The use of the term carcinoma in situ introduced by the TNM system is inadequate because the criteria are too vague and cannot be used for columnar epithelium.

A subclassification of all carcinomas into low-risk and high-risk based on risk of lymph node involvement should always be undertaken. For exact criteria please see main text of the present publication and Chapter 7 of the full GL document [1] and the updated Paris classification [9, 10].

Perineural invasion

Perineural invasion (PNI) was recently described as an independent risk factor for colorectal cancer [66, 70]. PNI is significantly associated with high tumour stage, grade and metastases. Furthermore, PNI serves as an independent predictor of disease-free and cancer survival [66, 70]. Recently, an association with other criteria indicating an aggressive course of disease such as lymphatic vessel permeation, venous invasion, tumour growth pattern, budding [71] were described by Poeschl et al. [66]. Also, it was described that PNI-positive tumours are more likely to be incompletely resected, and more likely to progress after Mayo regimen chemotherapy than PNI-negative tumours. Lately, Poeschl et al. were able to show that PNI is an additional independent factor for local tumour relapse.

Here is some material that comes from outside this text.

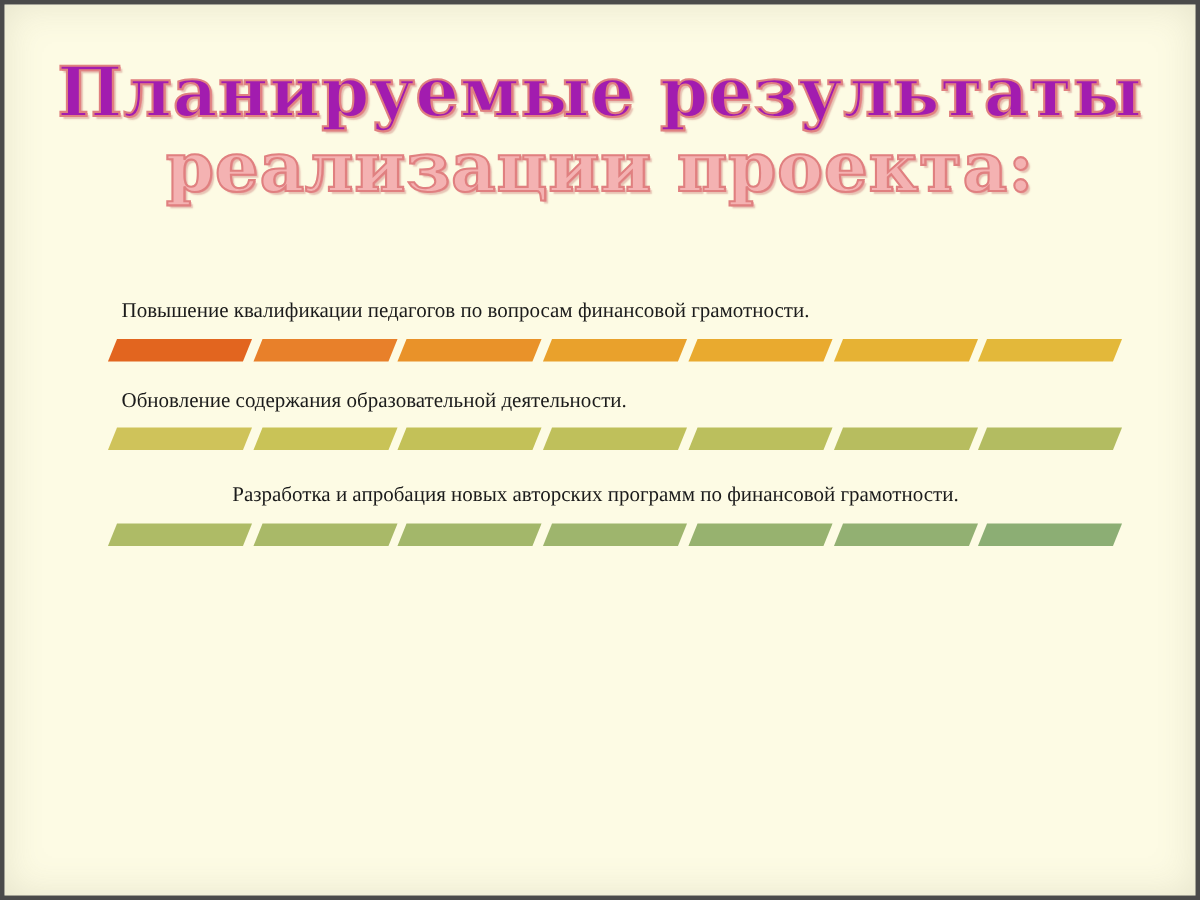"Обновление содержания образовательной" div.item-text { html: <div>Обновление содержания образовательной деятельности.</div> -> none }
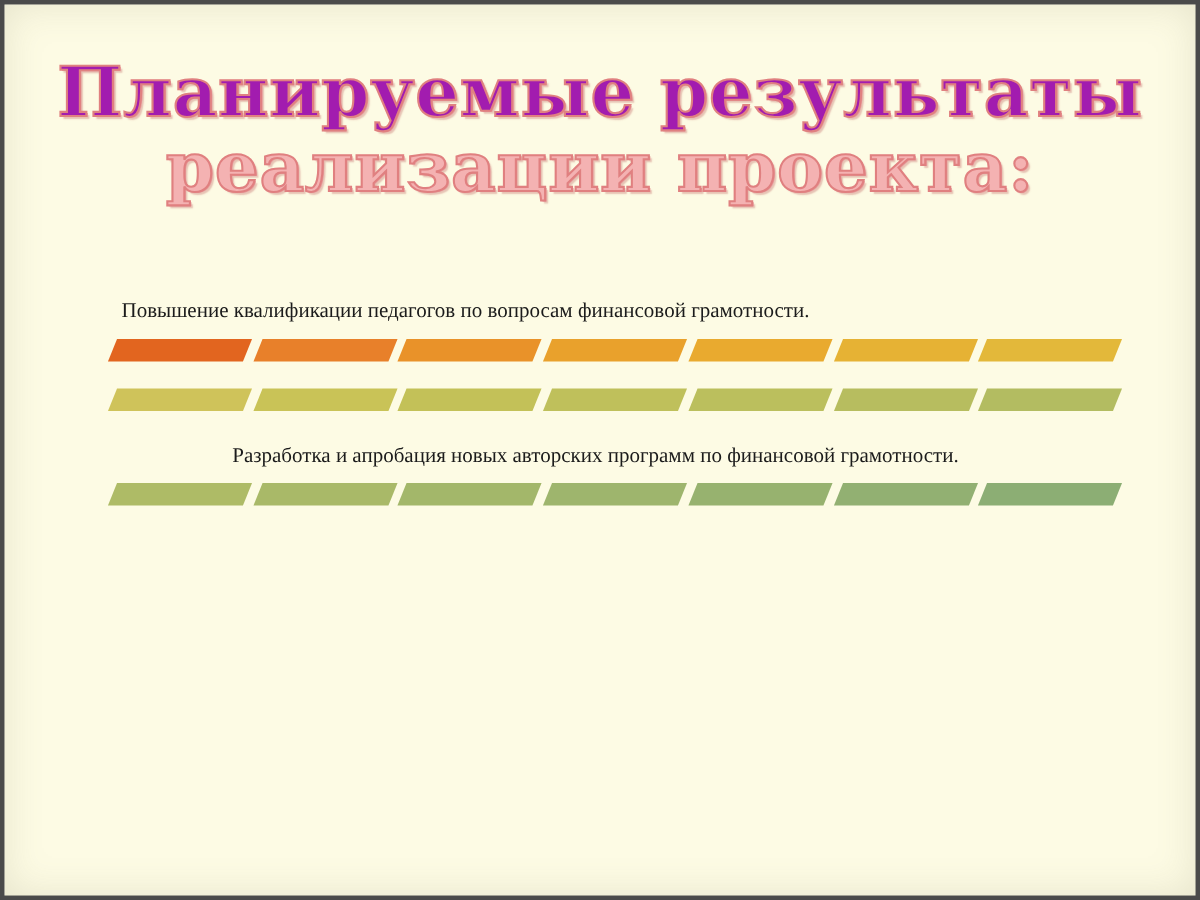"Разработка и апробация новых авторских" .item-4 .item-text { text-align: center -> none }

It is recommended to record PNI in routine sections of colorectal cancer. According to recent studies [66, 70, 72, 73], immunohistochemistry or special stains are not necessary to detect PNI. Prospective studies are needed to show the clinical relevance of PNI, its relationship to other features such as lymphatic and vascular invasion and the benefit of alternative treatment for such more aggressive tumours that are PNI positive.

Conclusions

The rapid pace of developments in screening, diagnosis and treatment of colorectal cancer is likely to continue unabated in the coming years. Pathologists interested in colorectal cancer should be aware of the topics likely to be of future relevance to quality assurance. This may help to recognise opportunities to continuously improve the quality and performance of current screening and diagnostic activities.